Weeks before our Bali trip, we had been eyeing Mt. Agung based on the amazing photos we’ve seen online – where other hikers witnessed the sunrise at the mountain peak. Always up for a challenge, we decided to climb Mt. Agung, the tallest mountain on Bali at just under 10,000 ft. We began our prep by hiking along Singapore Macritchie Reservoir , thinking it would fully prepare us; we were dead wrong. The clear difference was in the elevation of the hike. We managed to rope in our friends for our hike as they have previously accomplished a Mt. Batur hike.
Our hike got off to a pretty bad start as the driver who picked us up from our hotel got lost while heading to Mt. Agung. Needless to say, we were circling around Bali for a total of 2 hours in the wee hours of the morning. By the time we arrived at Pasar Agung Temple (one of the 3 routes available up to the summit of Mt. Agung), we were already an hour and a half late. Time check: 2:30am. Right there, our guide told us that we wouldn’t be able to make it to the peak in time for the sunrise. We were determined to prove her wrong.
The hike was no easy feat. With headlamps attached to our heads, we began hiking through the pitch black darkness of the forest. We continued walking, with our eyes firmly down on the ground to ensure that our footing was right. At one point, a group of kids with slippers, donning plain shirts and shorts, and holding a singular torchlight ran past us up the mountain. And there we were – dressed in jackets, long pants, proper footwear, with each of us holding a stick – and we were still slower in climbing up the mountain. The first two hours of the hike was incredibly strenuous and breathing was actually difficult at some points. Perhaps it was because we were fighting for oxygen with the trees in the forest. Maybe.

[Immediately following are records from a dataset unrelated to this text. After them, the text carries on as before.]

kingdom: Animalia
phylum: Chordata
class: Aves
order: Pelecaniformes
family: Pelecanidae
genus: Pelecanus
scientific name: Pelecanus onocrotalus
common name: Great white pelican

There were two parts of the hike: the first was the forest we entered via Pasar Agung Temple, the second was when we had to semi-rock-climb up (in some parts, we had to do actual rock climbing). Thankfully, our hands were free from having to hold torch lights that we were able to climb with ease. Unfortunately, by the time the sun rose, we were only three quarters to the top. So we stood where we were to admire the glorious sunrise, as the shadows from the mountains were cast on the serene landscape. We met a few groups of hikers along with their guides who were already making their way down when we were still going up. Their faces puzzled as to why we were late for the sunrise. The majority of them encouraged us to push on and told us that the view from the top was well worth it.

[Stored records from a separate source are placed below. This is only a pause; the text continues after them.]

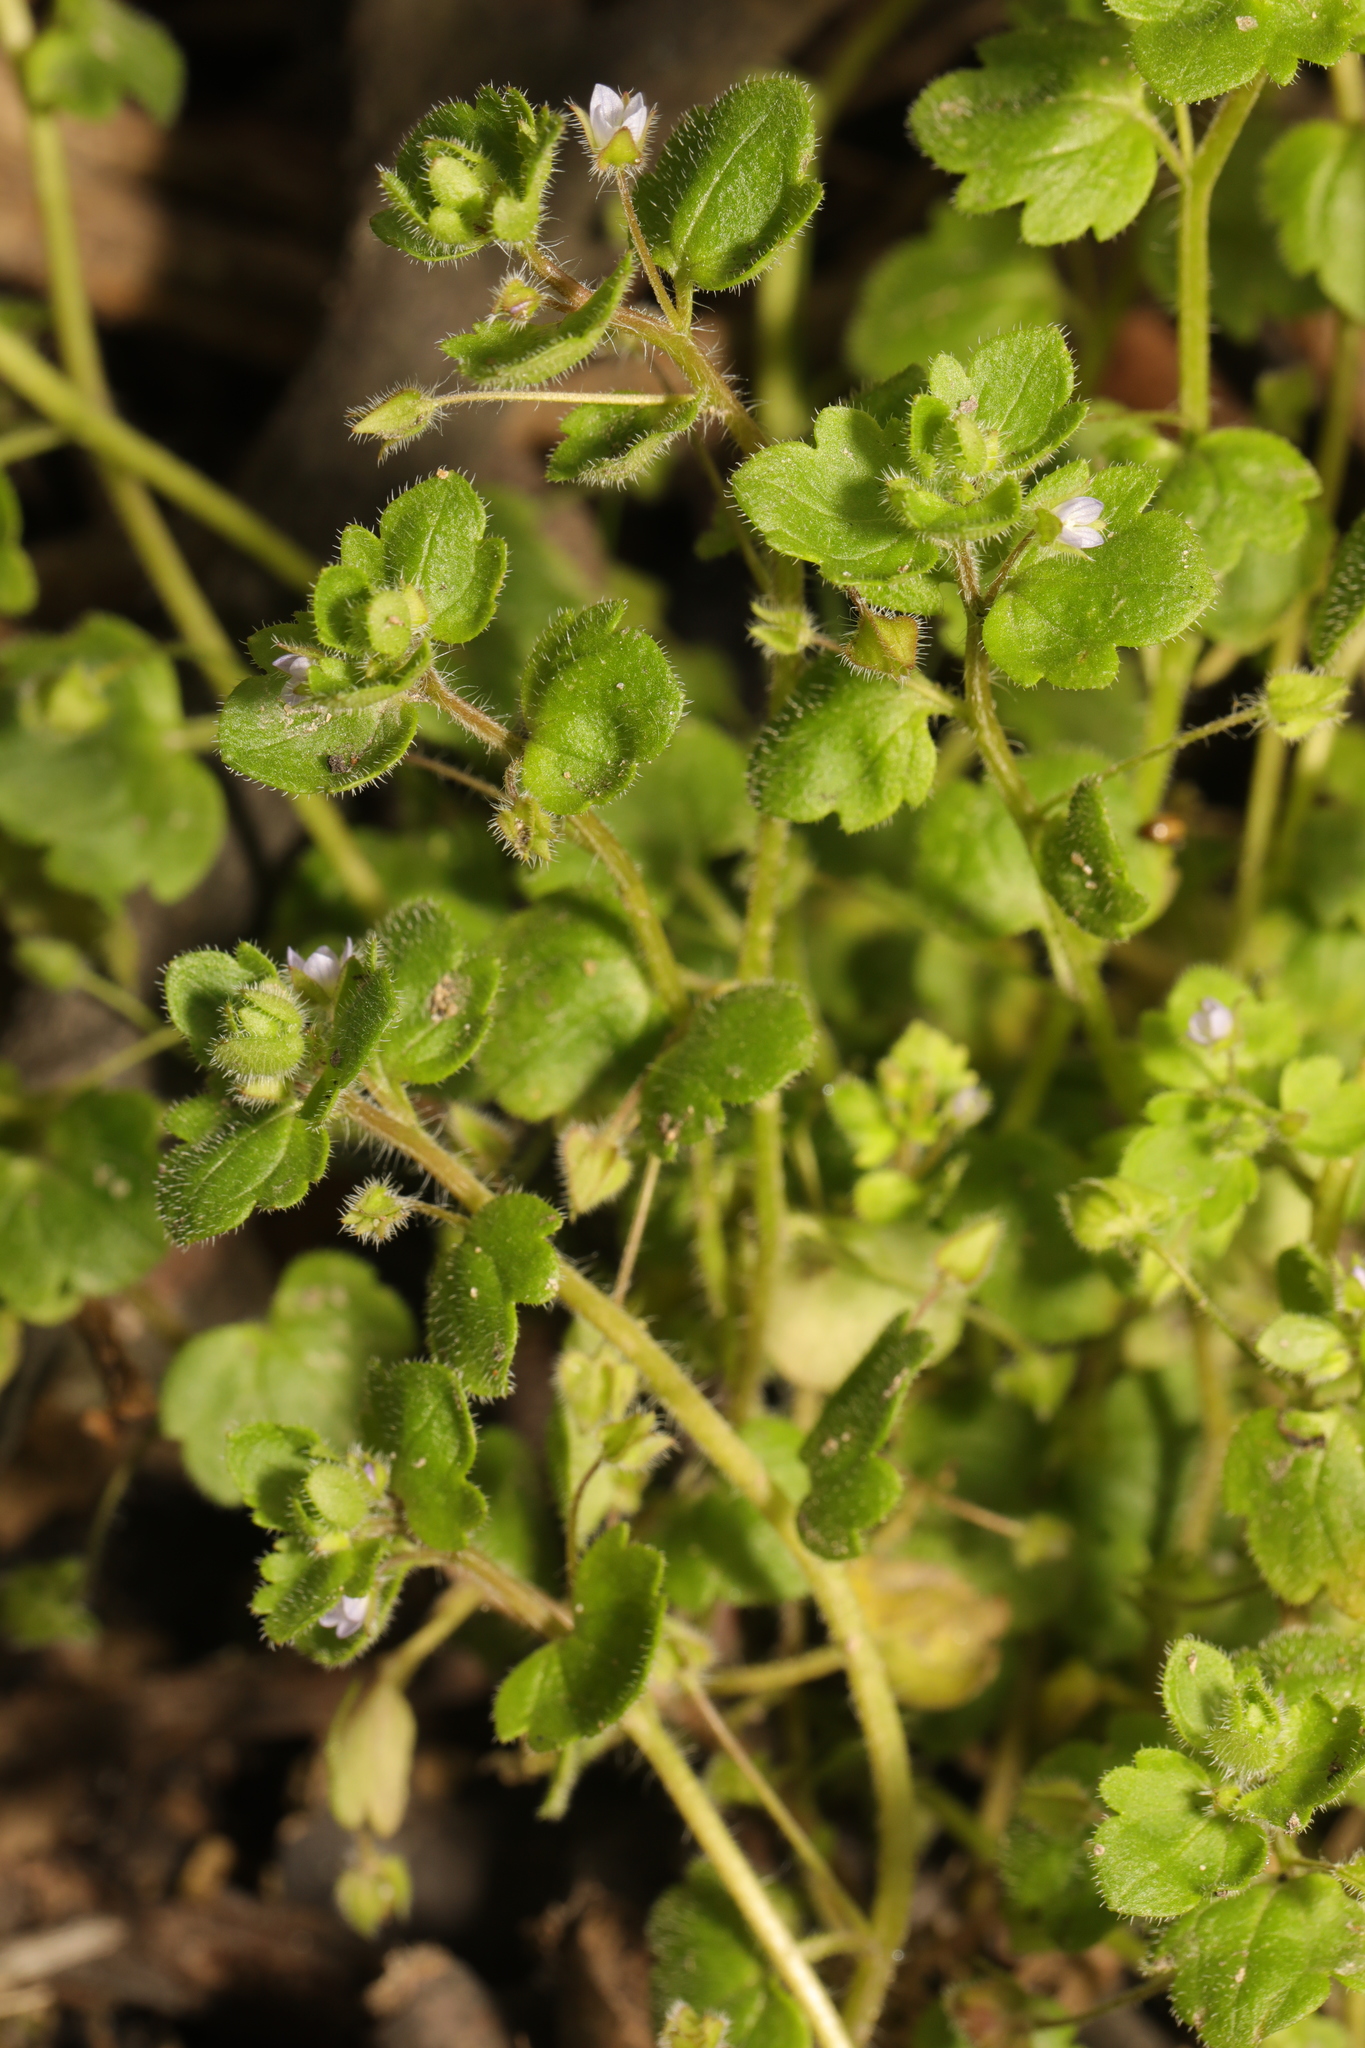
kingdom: Plantae
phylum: Tracheophyta
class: Magnoliopsida
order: Lamiales
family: Plantaginaceae
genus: Veronica
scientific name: Veronica sublobata
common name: False ivy-leaved speedwell
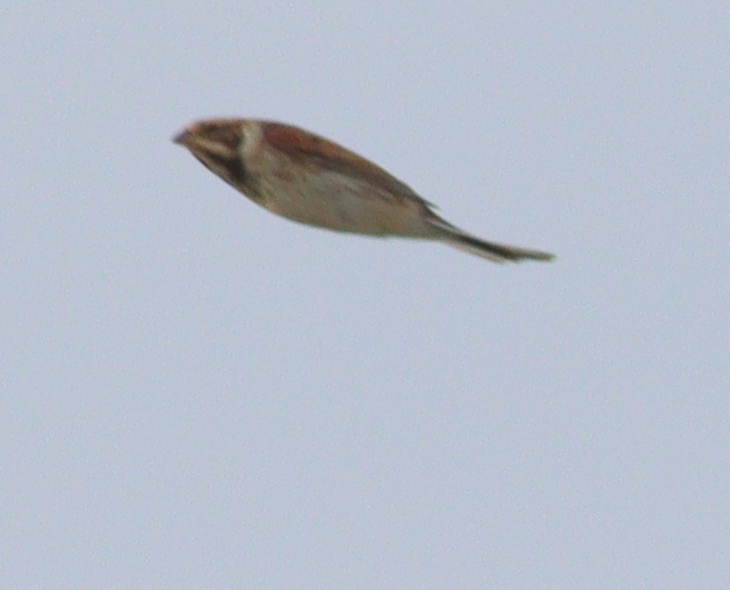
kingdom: Animalia
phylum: Chordata
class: Aves
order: Passeriformes
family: Emberizidae
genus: Emberiza
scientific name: Emberiza schoeniclus
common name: Reed bunting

When we got to the top, the view was absolutely incredible! The summit was above the clouds and it was picture perfect! Time check: 8:30am. All the time spent and hardships experienced going up the mountain was well worth it and the best part was that we had the entire summit to ourselves. We didn’t have to compete with other hikers for the majestic view! From our vantage point, we could see Mt. Rinjani, a volcano in Lombok, as well as Mt. Batur. Our guide then made us some hot tea to enjoy along with the banana fritters which she brought for us. We probably spent almost an hour at Mt. Agung’s peak before heading back down.
Going down the mountain was incredibly hard on the knees though. At times, we were on all fours just to go down the rocks. We were at the point where the clouds and the forest meet. The entire forest got so foggy and misty. The sights on the way down were quite surprisingly beautiful, as we pretty much hiked past it earlier in the darkness, not fully knowing what was there. The effects of lack of sleep the night before, proper food, and water were kicking in. Our legs weren’t functioning properly towards the end of the hike as we stumbled every now and then. Overall, our mountain hike took us close to 12 hours, slightly slower than the average, but nevertheless, it was an unforgettable experience indeed.
Ending this sharing with a quote from Edmund Hillary: “It is not the mountain we conquer but ourselves.” After heeding Mt. Agung’s invitation to reach its peak, we’ve proven this to be true.